> **WHAT IS BEING ASKED**: Your response should contain each line of the data that includes "represents".

> **PROVIDED RECORDS**:
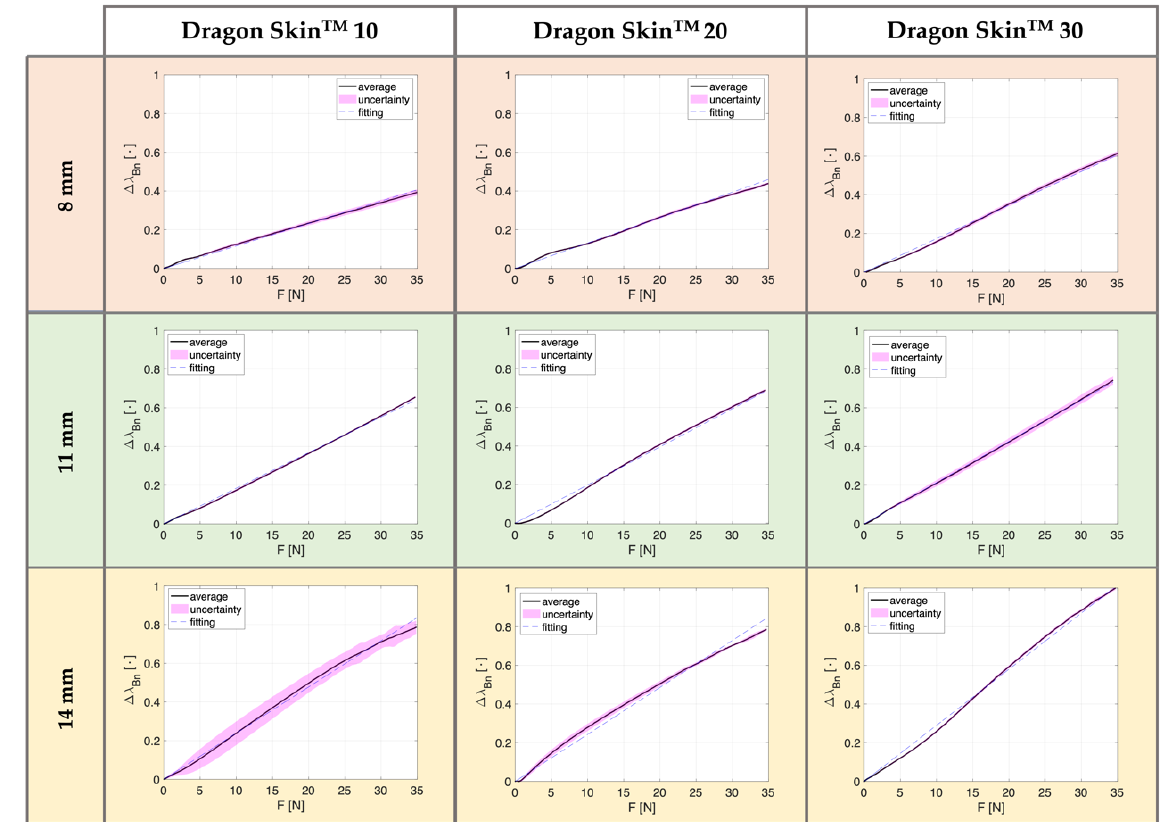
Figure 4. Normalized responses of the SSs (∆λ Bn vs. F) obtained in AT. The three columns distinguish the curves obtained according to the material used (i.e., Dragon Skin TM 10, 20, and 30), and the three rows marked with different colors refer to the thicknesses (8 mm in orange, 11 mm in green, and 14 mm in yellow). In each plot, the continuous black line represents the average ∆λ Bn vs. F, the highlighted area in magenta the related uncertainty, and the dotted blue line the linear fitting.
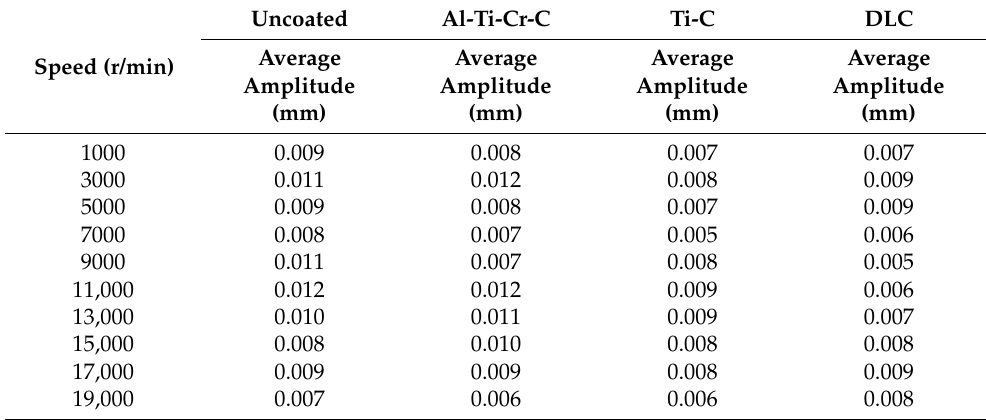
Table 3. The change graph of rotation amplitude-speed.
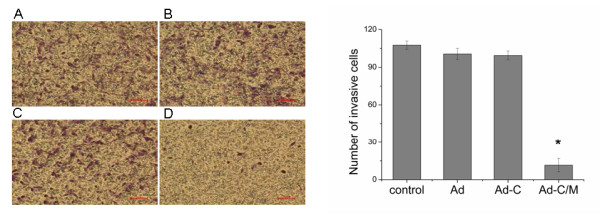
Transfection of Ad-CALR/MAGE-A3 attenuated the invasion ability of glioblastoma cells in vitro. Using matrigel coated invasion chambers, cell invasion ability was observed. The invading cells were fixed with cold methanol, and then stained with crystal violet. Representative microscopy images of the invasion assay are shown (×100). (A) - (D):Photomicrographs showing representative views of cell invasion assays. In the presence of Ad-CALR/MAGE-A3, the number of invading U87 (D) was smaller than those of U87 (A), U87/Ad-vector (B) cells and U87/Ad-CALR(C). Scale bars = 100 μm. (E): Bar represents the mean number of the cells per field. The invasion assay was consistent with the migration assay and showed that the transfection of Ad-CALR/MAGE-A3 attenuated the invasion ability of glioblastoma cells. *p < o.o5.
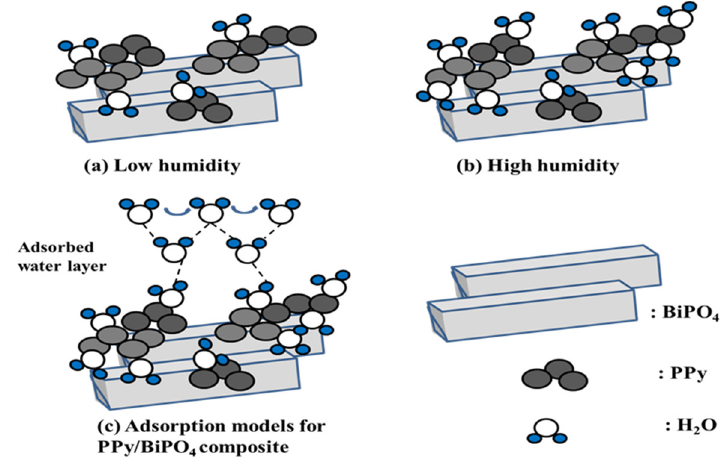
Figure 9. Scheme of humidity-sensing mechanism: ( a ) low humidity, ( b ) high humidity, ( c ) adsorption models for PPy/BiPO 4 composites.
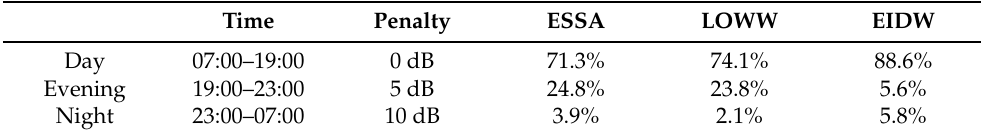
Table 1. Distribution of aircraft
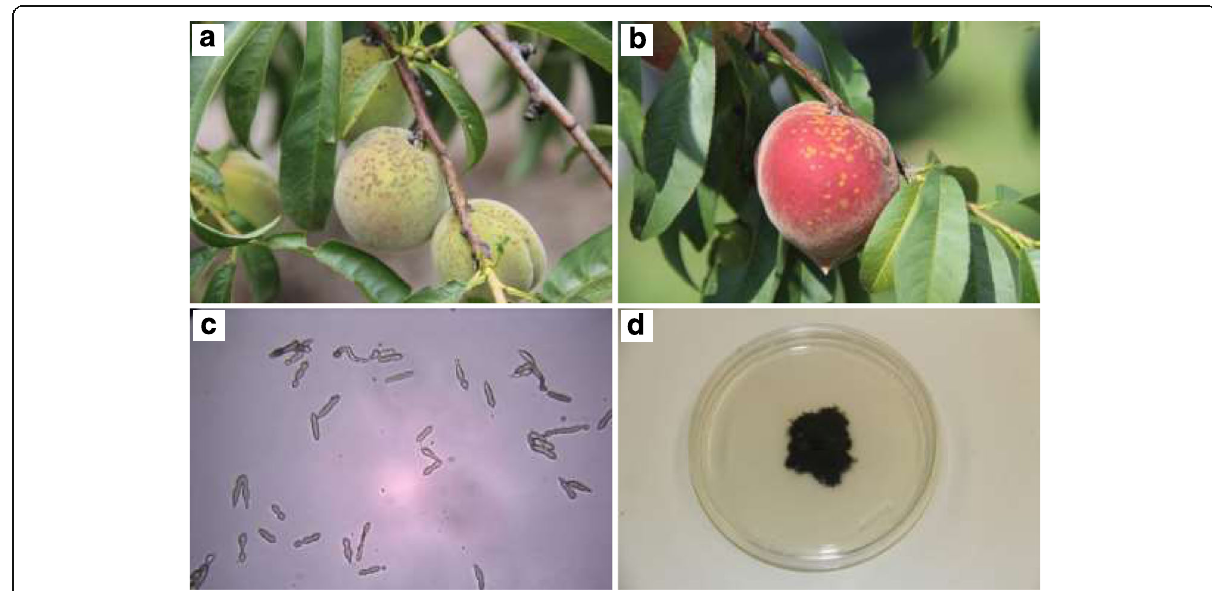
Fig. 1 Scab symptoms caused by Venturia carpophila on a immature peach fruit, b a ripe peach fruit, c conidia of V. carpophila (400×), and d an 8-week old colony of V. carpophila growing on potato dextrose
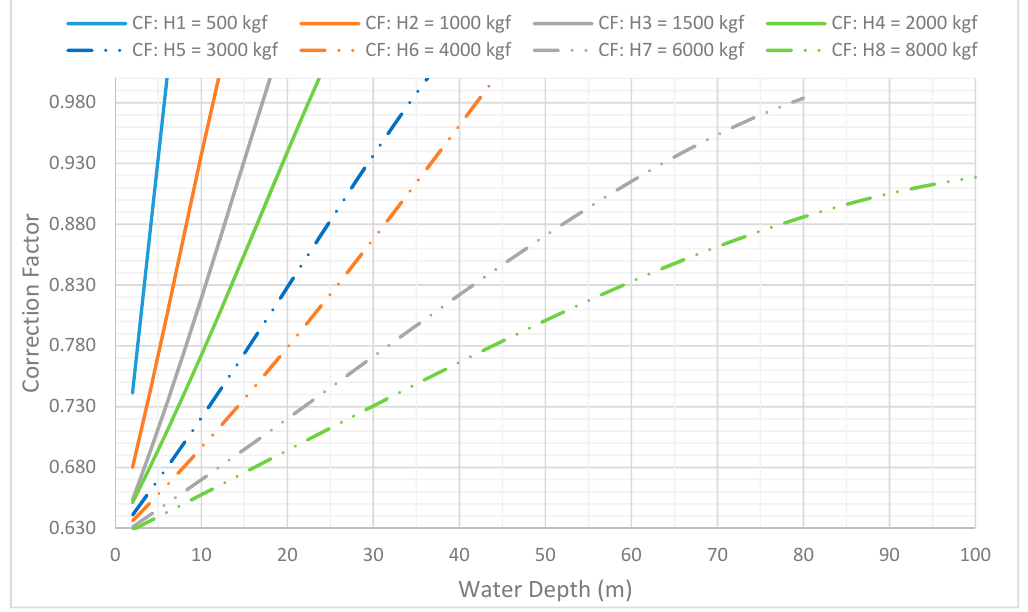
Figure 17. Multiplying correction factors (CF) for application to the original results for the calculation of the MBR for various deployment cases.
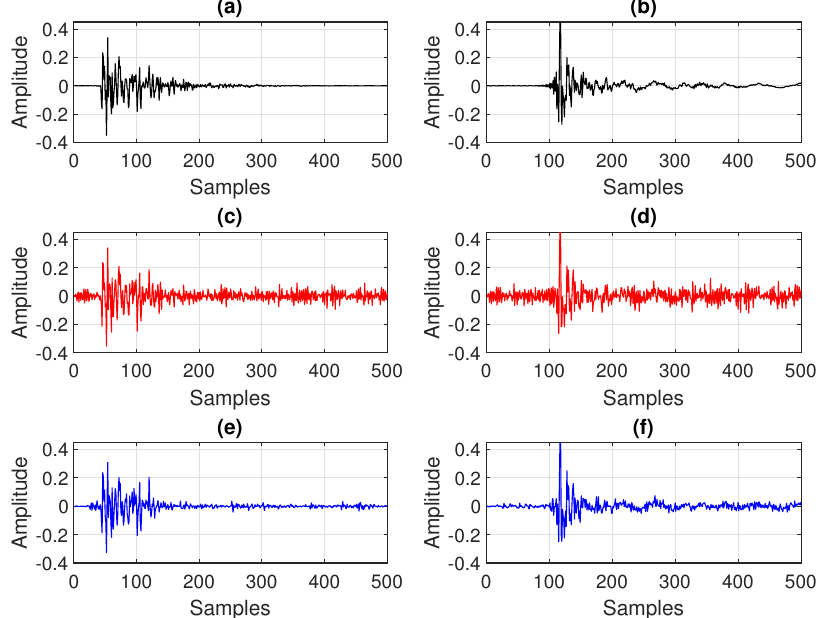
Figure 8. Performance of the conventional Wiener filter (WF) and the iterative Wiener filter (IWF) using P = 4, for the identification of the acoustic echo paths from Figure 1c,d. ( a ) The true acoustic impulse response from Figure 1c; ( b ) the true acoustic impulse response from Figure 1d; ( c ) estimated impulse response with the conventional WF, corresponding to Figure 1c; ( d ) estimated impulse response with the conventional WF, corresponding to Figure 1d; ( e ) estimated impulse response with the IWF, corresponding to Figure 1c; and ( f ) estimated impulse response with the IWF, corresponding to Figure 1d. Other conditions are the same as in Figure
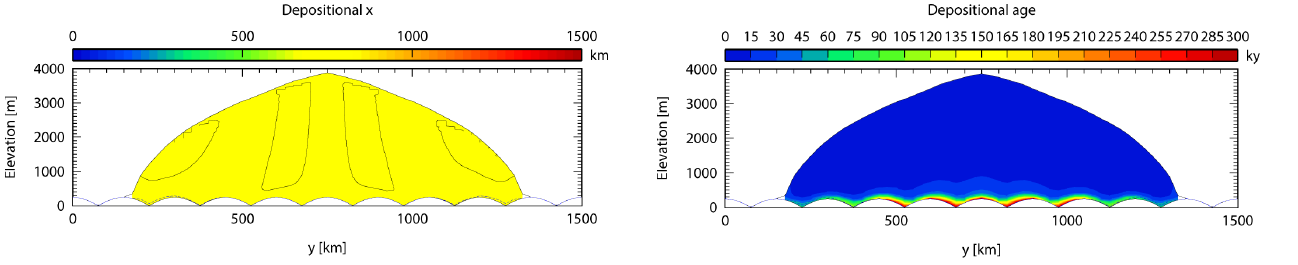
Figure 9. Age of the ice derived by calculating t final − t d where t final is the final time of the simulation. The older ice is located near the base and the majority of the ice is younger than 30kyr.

> **EXERCISE RESPONSE**:
Figure 4. Normalized responses of the SSs (∆λ Bn vs. F) obtained in AT. The three columns distinguish the curves obtained according to the material used (i.e., Dragon Skin TM 10, 20, and 30), and the three rows marked with different colors refer to the thicknesses (8 mm in orange, 11 mm in green, and 14 mm in yellow). In each plot, the continuous black line represents the average ∆λ Bn vs. F, the highlighted area in magenta the related uncertainty, and the dotted blue line the linear fitting.
Transfection of Ad-CALR/MAGE-A3 attenuated the invasion ability of glioblastoma cells in vitro. Using matrigel coated invasion chambers, cell invasion ability was observed. The invading cells were fixed with cold methanol, and then stained with crystal violet. Representative microscopy images of the invasion assay are shown (×100). (A) - (D):Photomicrographs showing representative views of cell invasion assays. In the presence of Ad-CALR/MAGE-A3, the number of invading U87 (D) was smaller than those of U87 (A), U87/Ad-vector (B) cells and U87/Ad-CALR(C). Scale bars = 100 μm. (E): Bar represents the mean number of the cells per field. The invasion assay was consistent with the migration assay and showed that the transfection of Ad-CALR/MAGE-A3 attenuated the invasion ability of glioblastoma cells. *p < o.o5.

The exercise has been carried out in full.